[DATASET ENTRIES — start]

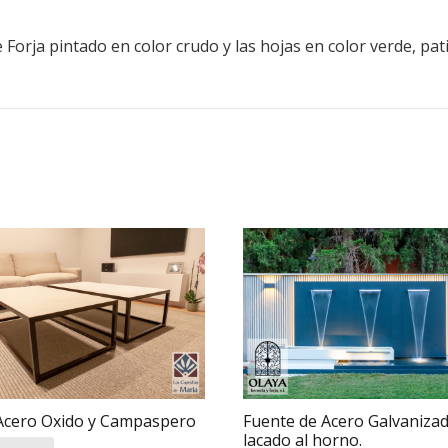
 Forja pintado en color crudo y las hojas en color verde, pat
cero Oxido y Campaspero
Fuente de Acero Galvaniza
lacado al horno.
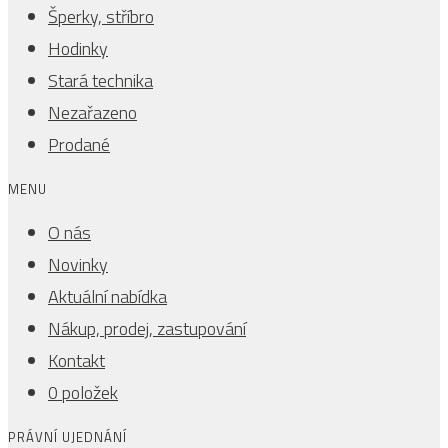
Šperky, stříbro
Hodinky
Stará technika
Nezařazeno
Prodané
MENU
O nás
Novinky
Aktuální nabídka
Nákup, prodej, zastupování
Kontakt
0 položek
PRÁVNÍ UJEDNÁNÍ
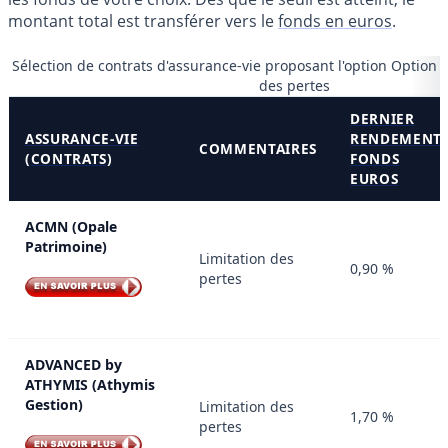
montant total est transférer vers le
fonds en euros
.
Sélection de contrats d'assurance-vie proposant l'option Option S
des pertes
DERNIER
ASSURANCE-VIE
RENDEMENT
COMMENTAIRES
(CONTRATS)
FONDS
EUROS
ACMN (Opale
Patrimoine)
Limitation des
0,90 %
pertes
ADVANCED by
ATHYMIS (Athymis
Gestion)
Limitation des
1,70 %
pertes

[DATASET ENTRIES — finish]

### WHAT THE EXERCISE ASKS:
Reproduce verbatim every line of text in the listing above, omitting the pictures.

### TASK OUTPUT:
 Forja pintado en color crudo y las hojas en color verde, pat
cero Oxido y Campaspero
Fuente de Acero Galvaniza
lacado al horno.
Šperky, stříbro
Hodinky
Stará technika
Nezařazeno
Prodané
MENU
O nás
Novinky
Aktuální nabídka
Nákup, prodej, zastupování
Kontakt
0 položek
PRÁVNÍ UJEDNÁNÍ
montant total est transférer vers le
fonds en euros
.
Sélection de contrats d'assurance-vie proposant l'option Option S
des pertes
DERNIER
ASSURANCE-VIE
RENDEMENT
COMMENTAIRES
(CONTRATS)
FONDS
EUROS
ACMN (Opale
Patrimoine)
Limitation des
0,90 %
pertes
ADVANCED by
ATHYMIS (Athymis
Gestion)
Limitation des
1,70 %
pertes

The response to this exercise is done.